There was a long silence before she said, “I understand. Thank you—so much.”

I went back into the sitting room. Colonel Primrose had gone to the kitchenette for ice and soda. He put them on the table and poured himself a short drink.

“You’re being very foolish, my dear—believe me,” he said. “I’ve known for a long time that you’re a completely lawless individual—but it’s possible to be lawless and still use your head. However, it doesn’t matter.—I’ll see you tomorrow.”

“Before you go,” I said, “would you mind telling me why anyone thinks Pete Hamilton writes this ‘Truth Not Fiction’? And what’s so horrible about it if he does? Is it true it’s financed by one of the foreign propaganda agencies?”

He looked at me for a moment. “Who told you that?”

“Bliss Thatcher told Ruth Sherwood.”

There was a little flicker in his eyes. “That’s interesting.”

“But is it true?”

“Nobody knows,” he said deliberately. He hesitated. “We do know that since the ill-timed attempt to expose foreign activities in this country last November a number of them have gone underground and come up in various disguises. This may be one of them. It’s published in New York. The man who ostensibly pays for it is a well-known American citizen who thinks it’s wrong to take life of any sort. Won’t eat eggs because they’re potential chickens. It’s the belief of the Department of Justice that he’s been sold a bill of goods, but they don’t know who sold it to him.”

“And where does Pete come in?” I demanded.

“If you’ll stop being so belligerent, I’ll tell you,” he said patiently. “And just get it out of your head that anybody’s trying to sell Pete down the river.

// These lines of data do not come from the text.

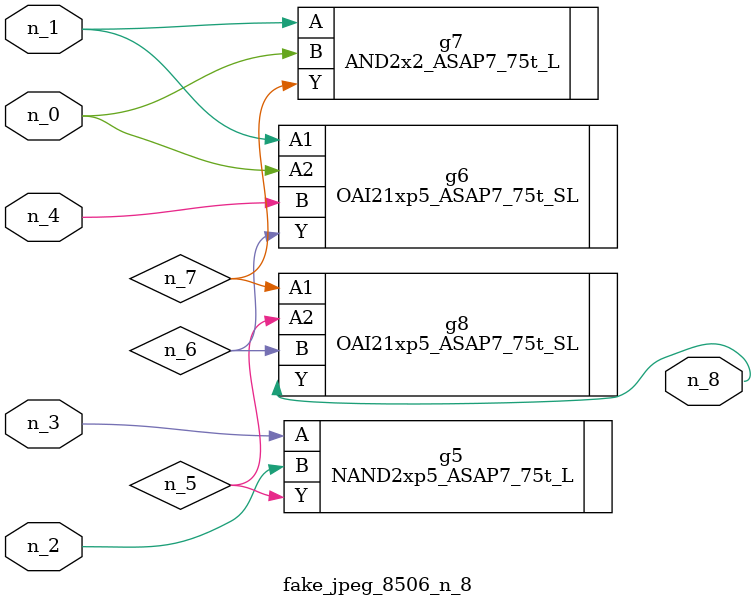
<source format=v>
module fake_jpeg_8506_n_8 (n_3, n_2, n_1, n_0, n_4, n_8);

input n_3;
input n_2;
input n_1;
input n_0;
input n_4;

output n_8;

wire n_6;
wire n_5;
wire n_7;

NAND2xp5_ASAP7_75t_L g5 ( 
.A(n_3),
.B(n_2),
.Y(n_5)
);

OAI21xp5_ASAP7_75t_SL g6 ( 
.A1(n_1),
.A2(n_0),
.B(n_4),
.Y(n_6)
);

AND2x2_ASAP7_75t_L g7 ( 
.A(n_1),
.B(n_0),
.Y(n_7)
);

OAI21xp5_ASAP7_75t_SL g8 ( 
.A1(n_7),
.A2(n_5),
.B(n_6),
.Y(n_8)
);


endmodule
</source>
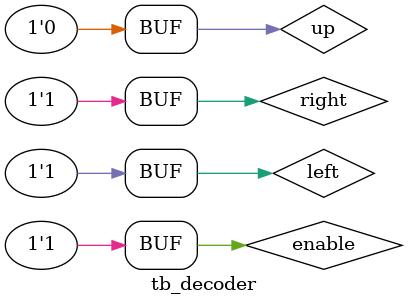
<source format=v>
`timescale 1ns / 1ps


module tb_decoder;

reg up, left, right, enable;
wire combo0, combo1, combo2, combo3, combo4, combo5, combo6, combo7;

    // Module test instantiation
    decoder d(.up(up), .left(left), .right(right), .enable(enable),
     .combo0(combo0), .combo1(combo1), .combo2(combo2));
    
    initial begin
    up=0; left=0; right=0; enable=1;      
    #10                        
    up=0; left=0; right=1; enable=1;
    #10
    up=0; left=1; right=0; enable=1;
    #10
    up=0; left=1; right=1; enable=1;
    #10;
    end


endmodule

</source>
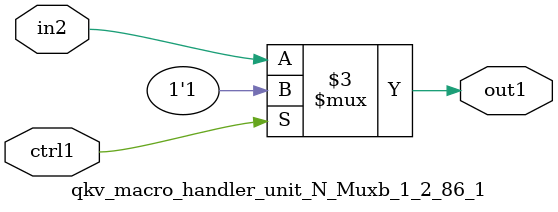
<source format=v>

`timescale 1ps / 1ps


module qkv_macro_handler_unit_N_Muxb_1_2_86_1( in2, ctrl1, out1 );

    input in2;
    input ctrl1;
    output out1;
    reg out1;

    
    // rtl_process:qkv_macro_handler_unit_N_Muxb_1_2_86_1/qkv_macro_handler_unit_N_Muxb_1_2_86_1_thread_1
    always @*
      begin : qkv_macro_handler_unit_N_Muxb_1_2_86_1_thread_1
        case (ctrl1) 
          1'b1: 
            begin
              out1 = 1'b1;
            end
          default: 
            begin
              out1 = in2;
            end
        endcase
      end

endmodule


</source>
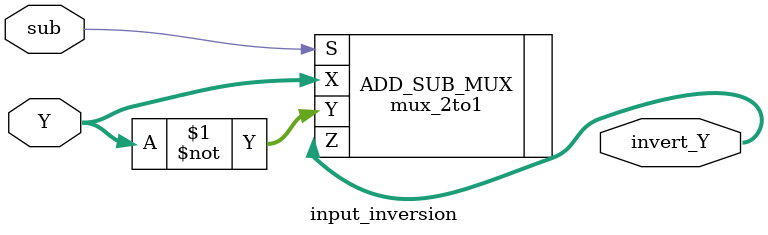
<source format=v>
`timescale 1ns / 1ps
`default_nettype none //helps catch typo-related bugs
module input_inversion(Y,sub,invert_Y);

	//parameter definitions
	
	//port definitions - customize for different bit widths
	input wire [31:0] Y;
	input wire sub;
	output wire [31:0] invert_Y;
	
	mux_2to1 #(.N(32)) ADD_SUB_MUX (.X(Y),.Y(~Y),.S(sub),.Z(invert_Y));

endmodule
`default_nettype wire //some Xilinx IP requires that the default_nettype be set to wire

</source>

The man who told me about it first is one of the best friends Pete has in Washington—also the most useful and highly placed. He’d give his right eye to know Pete doesn’t write the thing. If he does write it, for another thing, this man’s ruined. He’s interested in a book about Washington that Pete plans to write, and he’s talked frankly to him.”

“You mean that sort of talk is what’s in ‘Truth Not Fiction’?”

Colonel Primrose nodded.

“Every correspondent in Washington is given secret background information, confidentially,” he said quietly. “Their standing as reporters depends on their sources—and their sources depend on the confidence that important people have in their integrity. Whoever writes ‘Truth Not Fiction’ has the sources, and he’s betraying them. He’s also betraying his country, at a very crucial moment.”

“I—I just
can’t
believe it’s Pete Hamilton,” I said.

He shrugged. “I can’t either. If I didn’t know the facts and the people I’d think it was a frame-up. I’ll tell you this— strictly off the record: whoever writes that newsletter has published stuff that so far as we know only Pete Hamilton has access to. I’m telling you that because I want you to understand Pete’s on the spot—and for reasons. Corliss’s murder is another part of it. And that’s why I want you to keep out. Murder means nothing to people who don’t believe in the dignity of the human being.”

“You sound like Kurt Hofmann,” I said.

He nodded rather grimly. “He ought to know.”

He picked up Sylvia’s dress and shoes.

“I’m not going to tell you not to phone Sylvia the minute I’m out, but I’m
asking
you not to. I’d appreciate a little cooperation at this point. And don’t look so stricken, my dear.”

He closed the door, and I stood there between conflicting loyalties. He knew, of course, that normally I couldn’t refuse a request where I could disobey an order. Still…

That was as far as I got. There was a rap on the door, and when I opened it he was standing there, with Sergeant Buck, no doubt materialized out of the fireproof concrete of the corridor floor, just behind him.

“I’ve changed my mind,” he said. “I think it would be safer for you to call Sylvia and tell her. Do it now, please. I’ll wait.”

It was my old friend the Colonel in an unfamiliar guise. He wasn’t being amusingly paternal—he was as grim as I’d ever seen him. I went into the bedroom, picked up the phone and asked for Sylvia’s apartment. He stood calmly in the doorway watching me.